Tout tourne autour d’une poignée de personnages charismatiques : Aya, une jeune femme ambitieuse, les pieds bien sur terre et la tête bien faite, qui ne s’en laisse pas compter, ni par les hommes, surtout de pouvoir, ni par ses parents qui ont peur de leur ombre, ni par les situations, qui ne manquent pas. Elle est engagée dans la défense de la cause des étudiants ce qui, dans un pays où l’expression démocratique relève quelquefois de la poésie abstraite, vaut quelques problèmes... Elle fait d’ailleurs dans cet épisode un petit séjour en prison…

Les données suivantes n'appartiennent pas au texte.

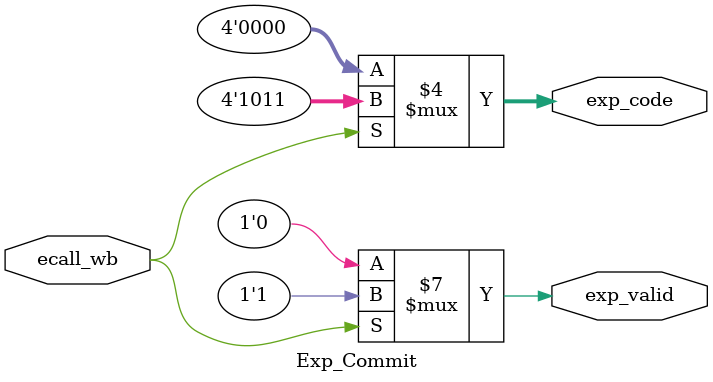
<source format=sv>
`include "./include/config.sv"

module Exp_Commit(
    input   logic [ 0:0] ecall_wb, //是否是ecall指令
    output  logic [ 3:0] exp_code,
    output  logic [ 0:0] exp_valid
);
    always_comb begin
        exp_valid = 1'b0;
        exp_code = 4'b0;
        if (ecall_wb == 1'b1) begin
            exp_valid = 1'b1;
            exp_code = 4'b1011;
        end
    end
endmodule
</source>
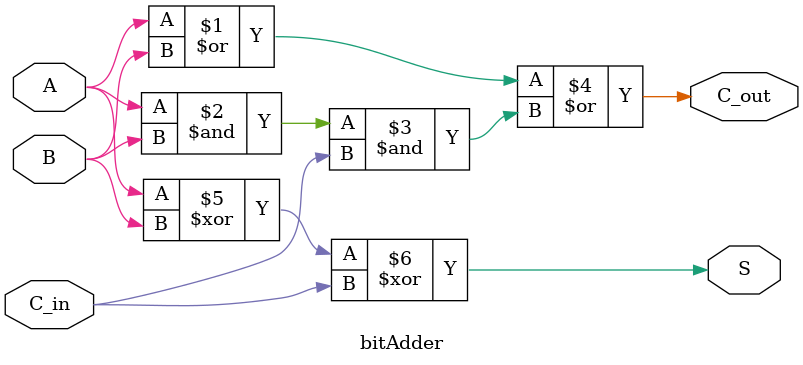
<source format=v>
`timescale 1ns / 1ps


module bitAdder(
    input A,
    input B,
    input C_in,
    output C_out,
    output S
    );
    
    assign C_out = (A | B) | (A & B) & C_in ;
    assign S = A ^ B ^ C_in;
    
endmodule

</source>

Il y a Albert, qui pense que son homosexualité a été comprise par ses parents, et qui se retrouve dans un camp « de rééducation » pour qu’il apprenne à « redevenir un homme ». Il y a Innocent, sans papiers vivant à Paris, gay lui aussi, en couple avec Sébastien, et qui envisage de faire un mariage blanc avec Sabine pour régulariser sa situation. Une situation fausse qui embarrasse son compagnon...
Il ya Bintou, actrice dans la télénovela « Gâteuse de foyer », livrée à la vindicte d’une population qui, dans la « vraie vie » pense qu’elle est effectivement une fille facile briseuse de ménages. Il y a Monsieur Sissoko, un peu au centre de cet album, dont le fils caché Grégoire est devenu le nouveau DRH de la Solibra, l’entreprise où Aya fait son stage...
Tous ces personnages, et bien d’autres tous merveilleusement typés, composent une comédie humaine d’une éminente qualité, que le dessin de Clément Oubrerie, sans esbrouffe, efficace, illustre avec subtilité.
Et puis il y a la langue, d’une musicalité rare, aux expressions éminemment poétiques et imagées, qui incarne parfaitement cette langue française appropriée par les Africains (l’Observatoire de la Francophonie estime à 447 millions le nombre de francophones en Afrique. Loin d’être étrange ou cryptique, elle donne à la langue française une couleur inédite, curieuse et amusante qui confère à mon sens à Aya de Yopougon le statut de « meilleure comédie de bande dessinée de l’année 2023."